And Rigondeaux took another big step in putting that amateur past behind him Saturday, retaining his WBA super-bantamweight belt by stopping Philadelphia’s Teon Kennedy 1 minute 11 seconds into the fifth round of their bout on undercard to the Manny Pacquiao-Timothy Bradley showdown at the MGM Grand.

The fight was one-sided, with Rigondeaux using a strong left to batter Kennedy, sending him to the canvas four times before referee Jay Nady stepped in and stopped it. It was exactly the kind of performance promoter Bob Arum was hoping to see after watching Rigondeaux (10-0, 8 knockouts) run away from Ricardo Cordoba 19 months ago to protect a lead and win the WBA title in his seventh pro fight.

“He was in with a tough Panamanian and he felt that you win the fight the way you do in the amateurs, stinking up the joint,” said Arum, who had trouble landing Rigondeaux a televised bout after that fight. “Now he understands. He’s got to fight like a professional.”

While the defections of such Cuban baseball stars as Livan Hernandez, Kendrys Morales and more recently Yoenis Cespedes and Aroldis Chapman have been widely publicized, the exodus of the island’s top boxers has gone largely unnoticed.
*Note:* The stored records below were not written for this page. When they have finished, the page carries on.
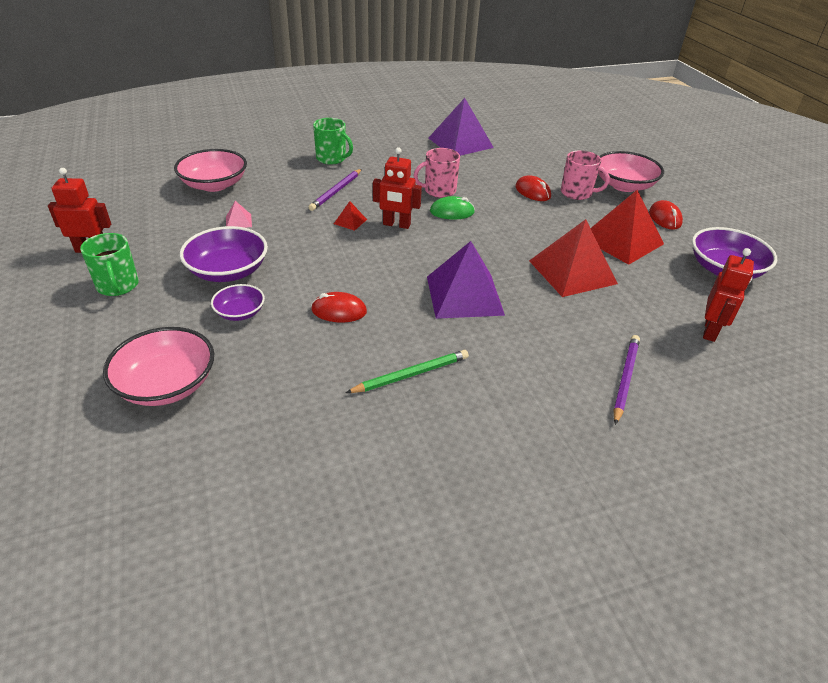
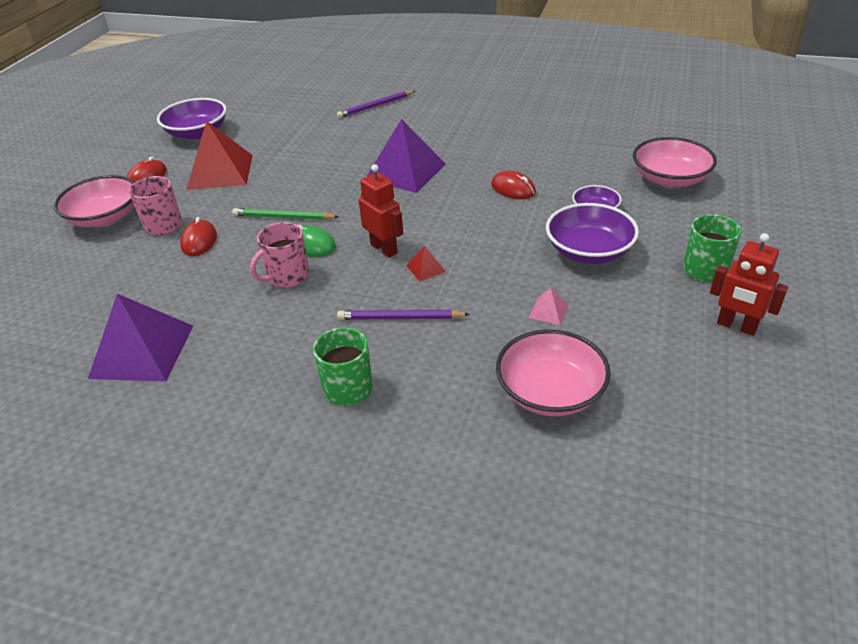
camera: 140 degrees left, 0 degrees up
purple pencil [309,169,362,211] -> purple pencil turned 150 degrees counterclockwise [337,310,470,320]
green pencil [346,350,469,393] -> green pencil moved to [232,208,339,220]
pink mug [414,148,460,198] -> pink mug turned 120 degrees clockwise [250,222,309,288]
red pyramid [529,219,618,297] -> none
red robot [703,248,754,342] -> none

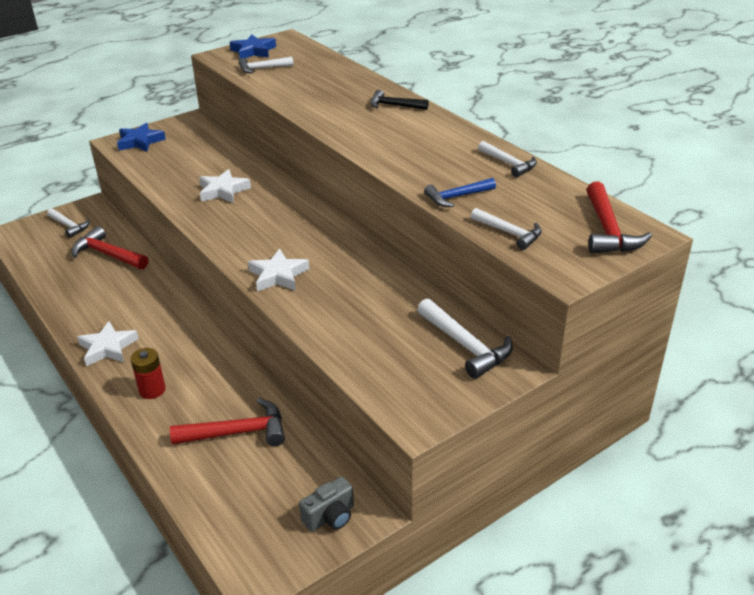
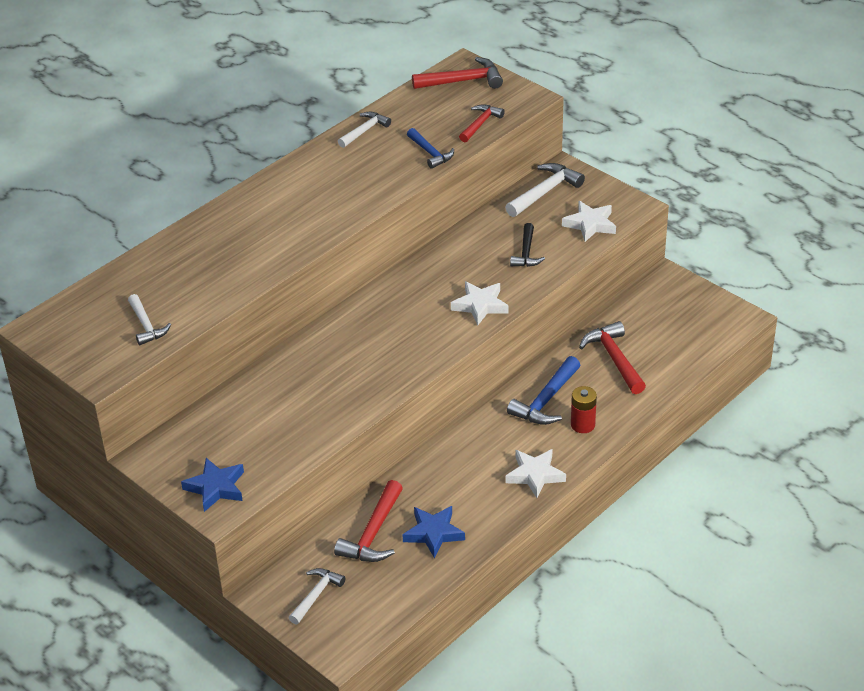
camera: 100 degrees left, 5 degrees up
white star [199,169,251,203] -> white star moved to [562,201,616,242]
blue star [230,34,276,59] -> blue star moved to [403,506,465,558]
grey camera [299,477,354,532] -> none
black hammer [370,90,429,110] -> black hammer moved to [510,223,545,267]
white hammer [471,208,542,250] -> red hammer [459,104,505,142]
none -> blue hammer [507,356,580,425]

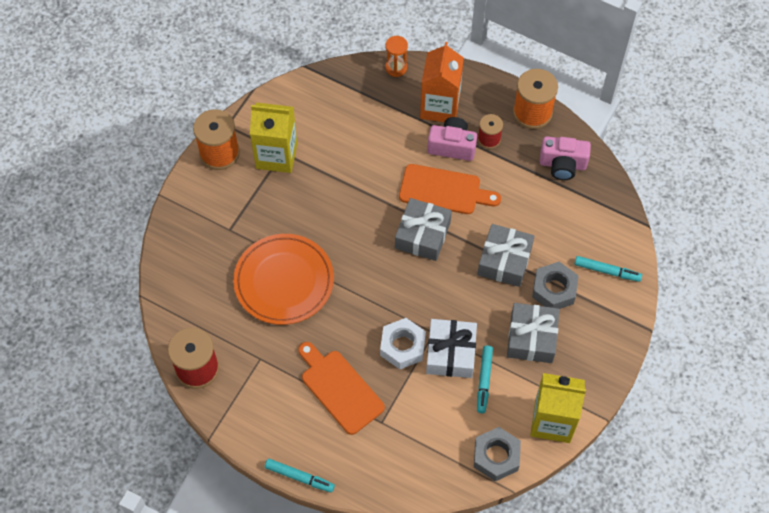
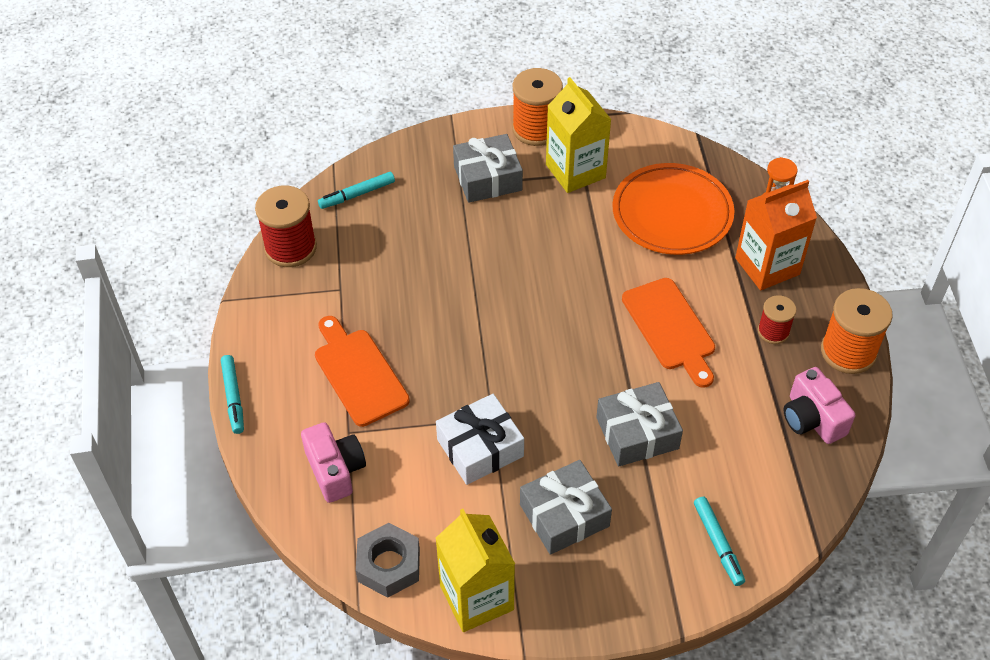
camera: 55 degrees right, 10 degrees down
orange plate [233,234,334,325] -> orange plate moved to [613,163,735,255]
orange cutting board [298,342,385,435] -> orange cutting board turned 45 degrees counterclockwise [315,316,410,427]
white nut [380,318,426,369] -> none
grey gift [395,198,452,261] -> grey gift moved to [453,134,523,203]
pink camera [427,117,477,161] -> pink camera moved to [301,422,366,503]
turquoise marker [477,345,493,413] -> turquoise marker moved to [318,172,395,209]
grey nut [532,262,579,309] -> none

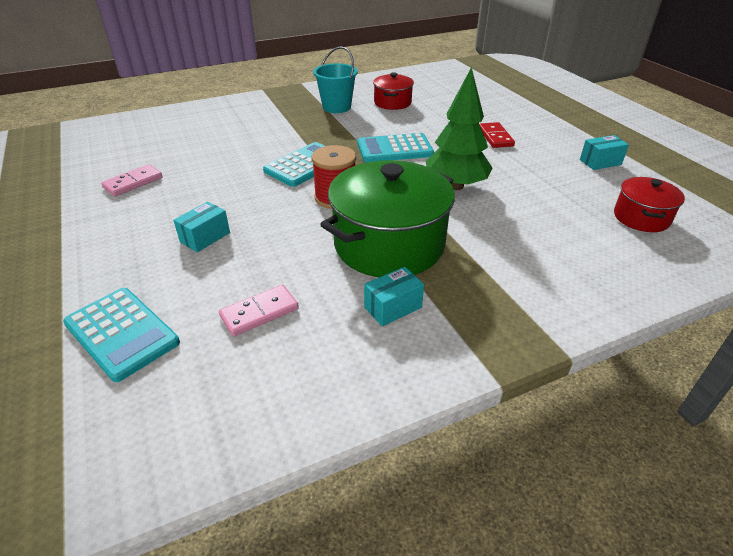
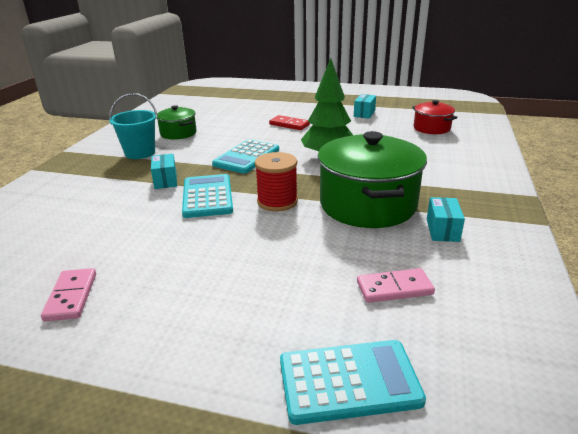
camera: 50 degrees left, 10 degrees down
turquoise box [173,202,230,252] -> turquoise box moved to [151,154,177,189]
pink domino [219,285,299,336] -> pink domino turned 75 degrees clockwise [357,268,435,303]
red pot [373,72,414,110] -> green pot [157,105,197,140]

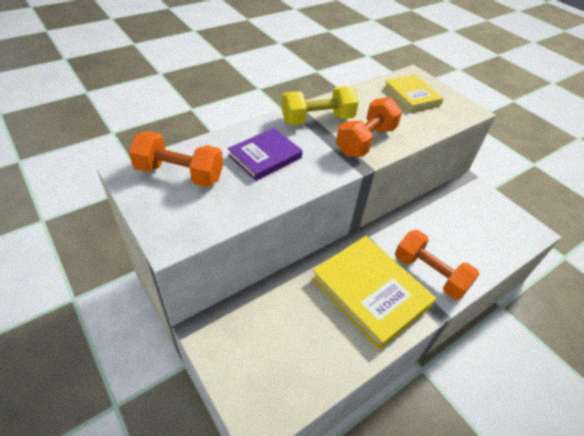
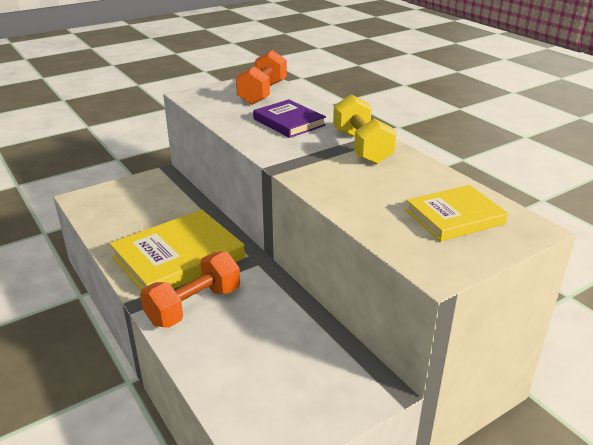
camera: 95 degrees right, 15 degrees down
orange dumbbell [336,97,402,157] -> none

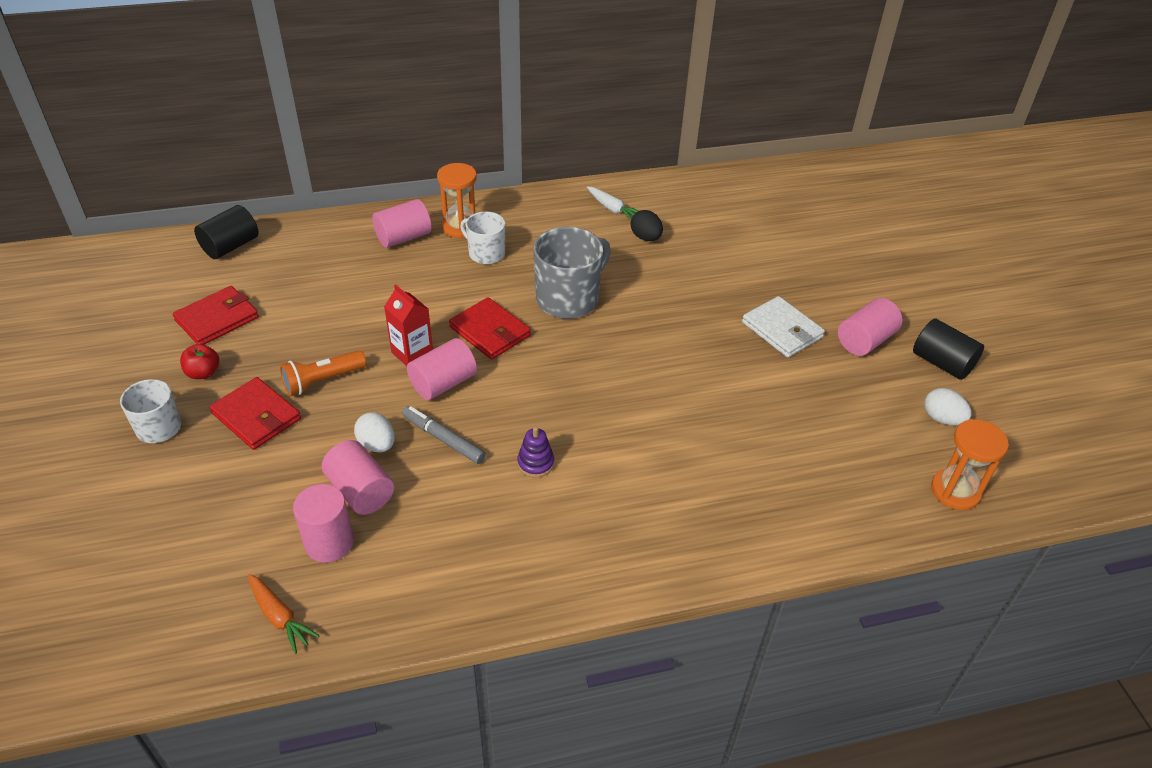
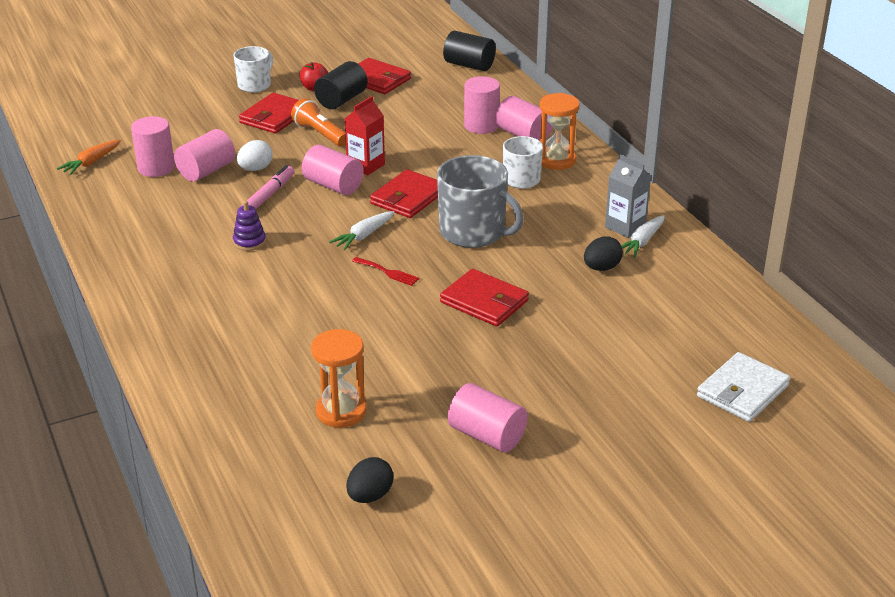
camera: 80 degrees right, 10 degrees down
grey marker [402,406,486,464] -> pink marker [240,165,294,209]
white wallet [742,296,825,358] -> white wallet moved to [697,352,790,422]
black cylinder [913,319,984,380] -> black cylinder moved to [314,61,368,109]
white egg [924,388,972,425] -> black egg [346,457,394,503]
orange hourglass [931,419,1009,510] -> orange hourglass moved to [311,329,367,428]
none -> white carrot [329,211,394,250]
none -> red fork [352,257,420,286]
none -> red wallet [440,269,529,326]
none -> pink cylinder [464,76,500,134]
none -> grey carton [605,154,651,238]

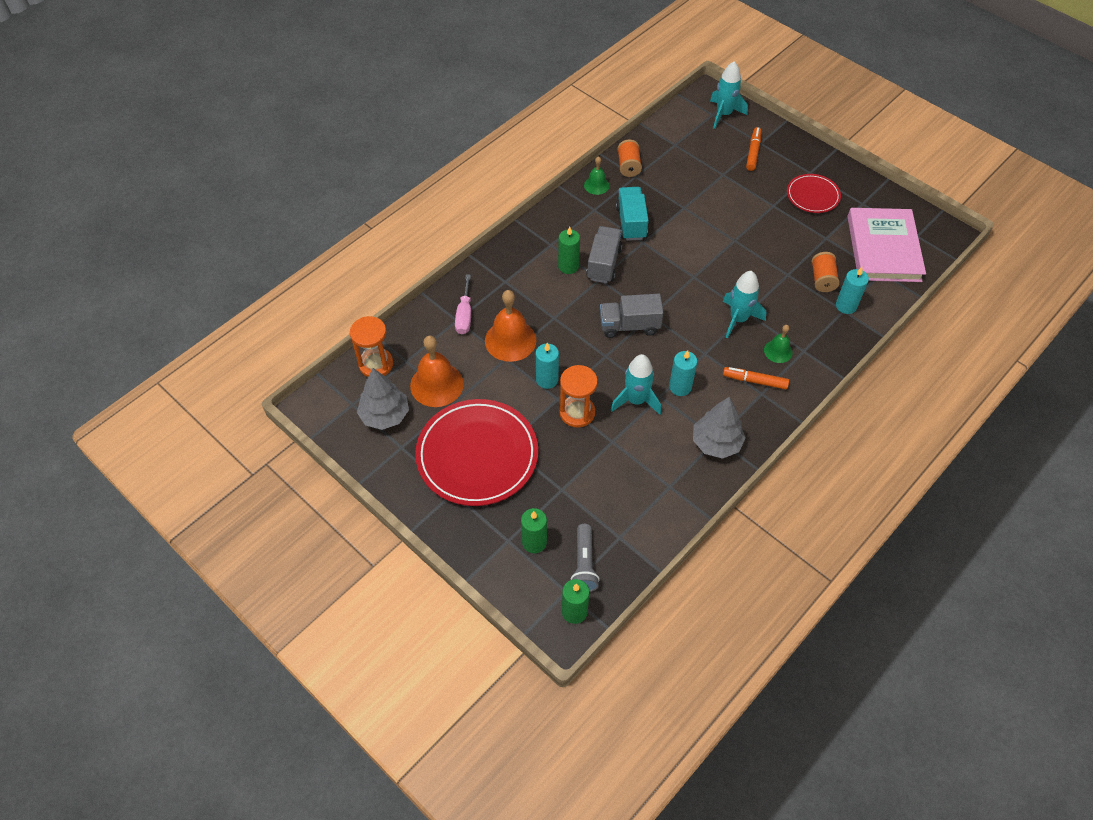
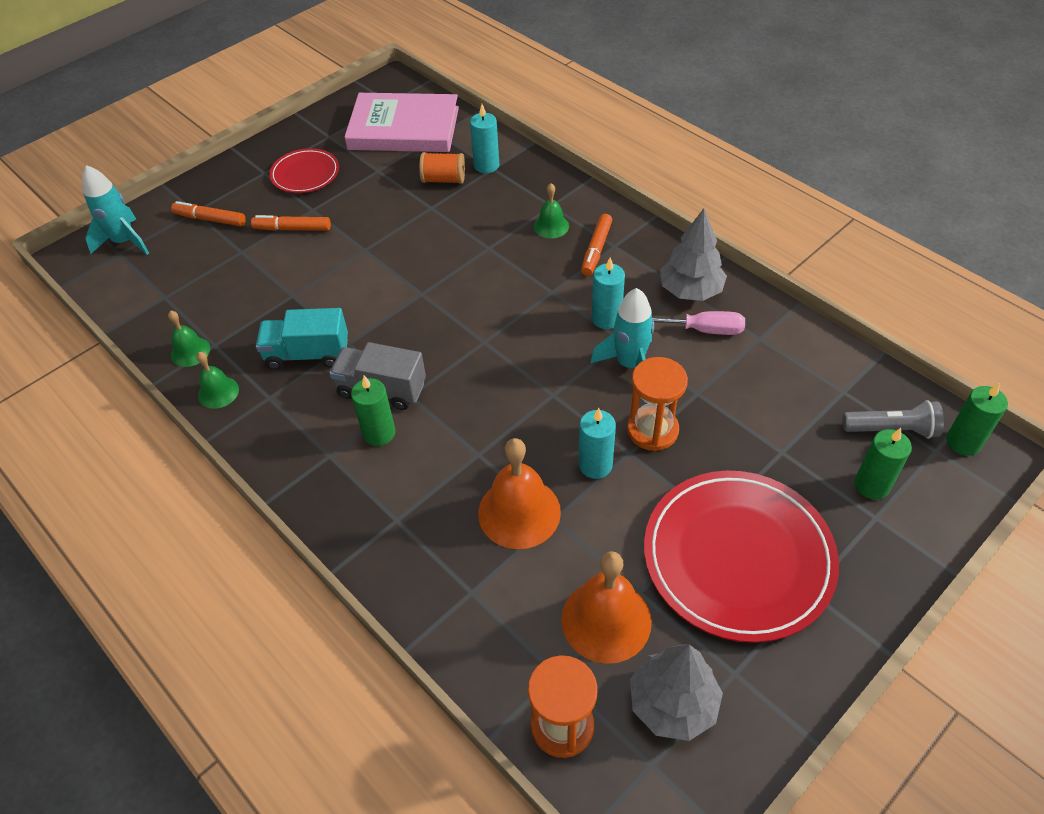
camera: 85 degrees left, 5 degrees down
pink screwdriver [455,274,471,334] -> pink screwdriver moved to [652,311,745,335]
grey truck [600,294,664,338] -> none
orange spool [617,140,642,177] -> green bell [168,311,210,367]
turquoise rocket [723,271,766,338] -> none
none -> orange marker [251,215,331,231]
Yet it was heavyweight Jorge Luis Gonzalez, a two-time Pan American champion, who became the first big-name Cuban athlete to defect from the Communist regime when he sought political asylum in Finland in April 1991, three months before Rene Arocha walked away from the national baseball team in Miami. And between 2007 and 2010, at least 20 boxers fled to the West — including four who won Olympic titles in the 2004 Athens Games.

Yuriorkis Gamboa, an Olympic champion and a former two-time world featherweight champ who won all 21 of his pro fights, is the most accomplished of that group. But he hasn’t fought in nine months after falling out with Arum, his promoter. That’s opened the door for the 31-year-old Rigondeaux, who defected in February 2009, to become the top pro to come out of Cuba since the Castro-led revolution closed off the island in 1959.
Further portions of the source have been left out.